=== Extract ===
------------------------------------------------------------------------

Which method is better for document change listeners?

There are so many methods used for document change events. Can anyone tell which method is more preferrable?
For example;

Query.addChangeListener
MessageEndpointListerner.addChangeListener
LiveQuery.addChangeListener
AbstractReplicator.addDocumentReplicationListener
AbstractReplicator.addChangeListener
Database.addChangeListener
Database.addDocumentChangeListener
Database.addDatabaseChangeListener
Database.addChangeListener
repl.addChangeListener

They all have their own purpose as described in their documentation. What kind of events are you interested in?

I want to know about what is a difference between document change listener, database change listener and replicator change listener. How are they internally works and which is better from these events

I want to get changes from documents.

brief information on some change listeners for getting document updates.

  • Database.addDocumentChangeListener(with: docID) for getting changes for a document with given ID. These might be the one you are looking for, when any change happens to a document in the database.

  • Database.addChangeListener can be used to observer any change that happens inside the database. It will include databaseChange(database & document-ids) which can be used to track the changes.

------------------------------------------------------------------------

=== Data section ===

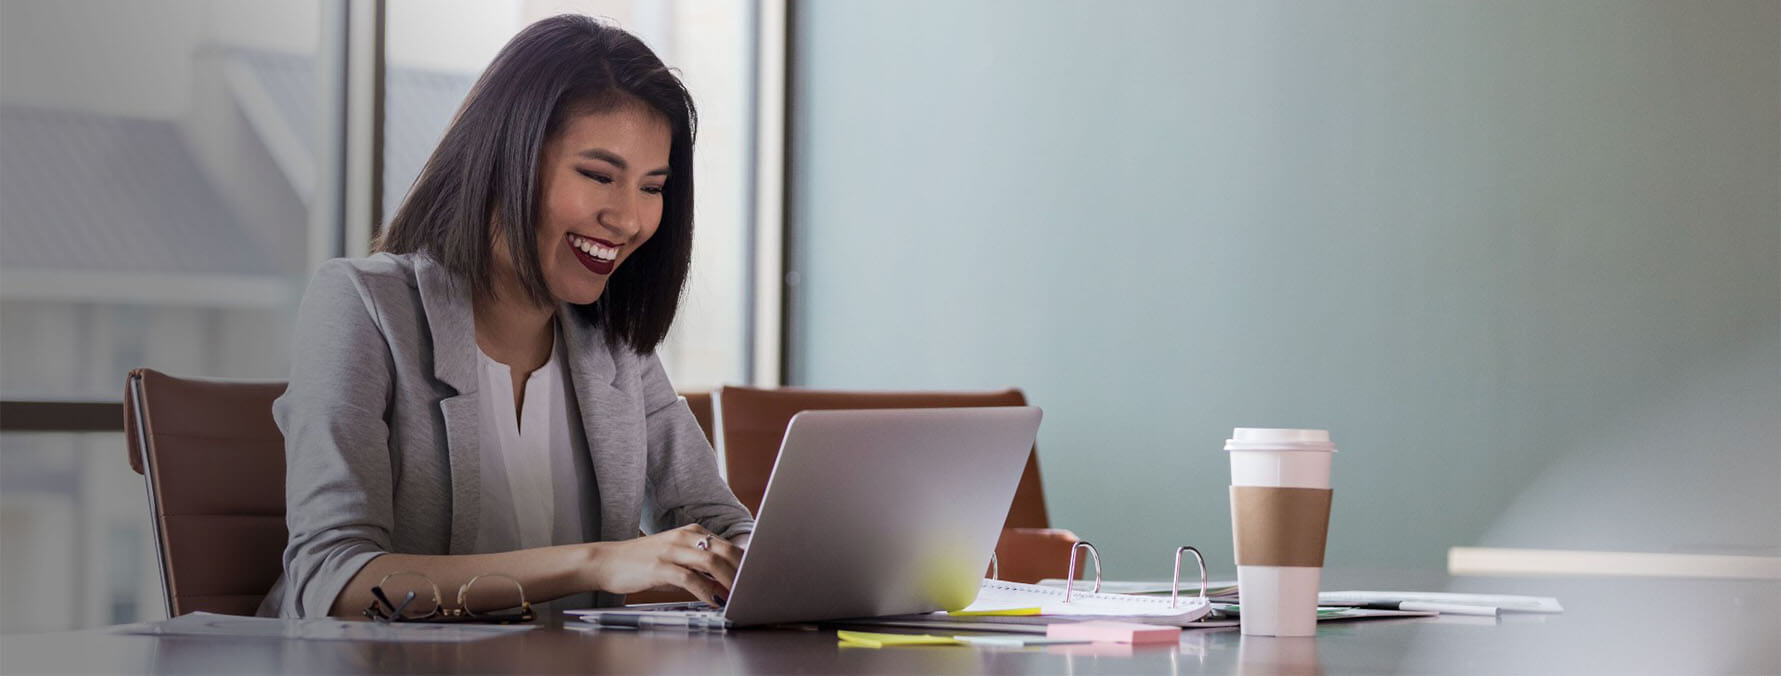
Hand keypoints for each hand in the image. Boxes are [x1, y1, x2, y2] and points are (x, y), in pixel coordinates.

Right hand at [583, 524, 742, 605]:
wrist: (607, 562)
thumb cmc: (643, 563)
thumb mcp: (675, 558)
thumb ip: (700, 567)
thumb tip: (725, 583)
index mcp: (691, 532)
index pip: (727, 544)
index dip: (744, 562)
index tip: (755, 577)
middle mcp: (684, 537)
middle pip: (724, 550)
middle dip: (742, 571)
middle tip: (751, 588)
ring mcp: (672, 550)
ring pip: (711, 562)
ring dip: (728, 581)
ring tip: (737, 596)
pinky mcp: (659, 566)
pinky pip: (689, 578)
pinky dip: (705, 591)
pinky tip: (712, 601)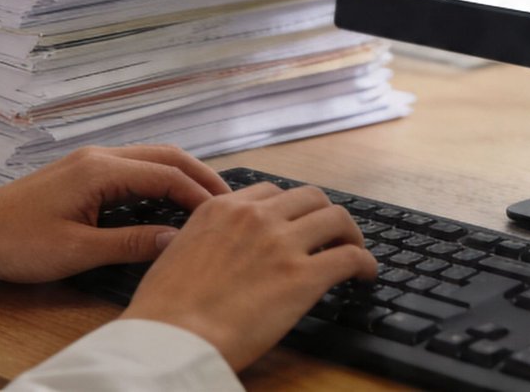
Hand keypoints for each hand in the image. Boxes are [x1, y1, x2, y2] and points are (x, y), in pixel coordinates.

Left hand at [0, 145, 230, 286]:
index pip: (165, 174)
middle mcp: (99, 156)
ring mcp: (89, 162)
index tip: (225, 214)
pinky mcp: (82, 173)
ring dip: (180, 176)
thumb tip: (176, 240)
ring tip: (206, 202)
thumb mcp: (77, 251)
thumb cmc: (17, 244)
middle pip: (164, 156)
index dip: (198, 194)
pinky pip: (132, 169)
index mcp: (100, 170)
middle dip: (199, 175)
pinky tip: (168, 203)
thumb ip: (129, 243)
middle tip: (229, 202)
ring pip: (149, 159)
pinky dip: (158, 180)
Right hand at [120, 182, 377, 371]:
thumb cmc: (163, 309)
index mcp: (221, 209)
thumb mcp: (175, 253)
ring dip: (349, 233)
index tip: (297, 223)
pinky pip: (350, 257)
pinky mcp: (304, 276)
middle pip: (309, 197)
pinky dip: (365, 263)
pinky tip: (366, 275)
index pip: (270, 192)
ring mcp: (282, 243)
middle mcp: (255, 217)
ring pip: (336, 218)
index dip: (289, 208)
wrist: (170, 337)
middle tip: (330, 234)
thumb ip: (204, 240)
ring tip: (353, 250)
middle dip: (323, 214)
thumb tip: (217, 250)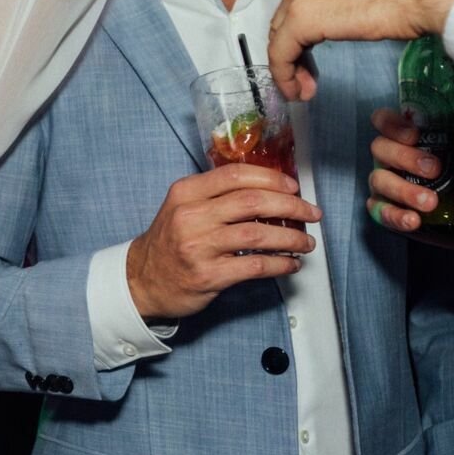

------------------------------------------------------------------------

=== What to do ===
1. Using the change-listener discussion, mark each statement yes or no, and back each answer with the deciding words from that discussion, quoted exactly.
(a) The listed methods include Database.addDocumentChangeListener.
(b) The asker wants to get changes from replicators.
(c) Database.addChangeListener observes only changes to one document with a given ID.
2. Answer these questions from the change-listener discussion, one answer per line.
(a) What question comes back in reply to the request for the preferable method?
(b) Which three kinds of listeners does the asker want to compare?
(c) What argument does Database.addDocumentChangeListener take in the final reply?
3. Write the next part of the change-listener discussion, picking up after its last sentence.
The entries above have no connection to the change-listener discussion.

=== Results by task ===
1.
(a) Yes: "Database.addDocumentChangeListener"
(b) No: "I want to get changes from documents."
(c) No: "can be used to observer any change that happens inside the database."

2.
(a) "What kind of events are you interested in?"
(b) The document change listener, the database change listener and the replicator change listener.
(c) docID, given as "(with: docID)".

3.
  • AbstractReplicator.addDocumentReplicationListener for getting the replication status for documents. if you have enabled replication, try to push/pull changes, and want to observe event when done with it.

References

database documentation

replication documentation

when I can use

replicator.addChangeListener { change: ReplicatorChange ->
Log.e(“CCCCCCCCCCCCCCCCCC”, “” + change.toString()
}

I can also get changes using above method so what is a difference between Database.addChangeListener and Replicator.addChangeListener ?

Just look at the names. Or the documentation. Have you looked at any of the docs?)

A database change listener tells you about changes to the database.

A replicator change listener tells you about changes to the replicator state.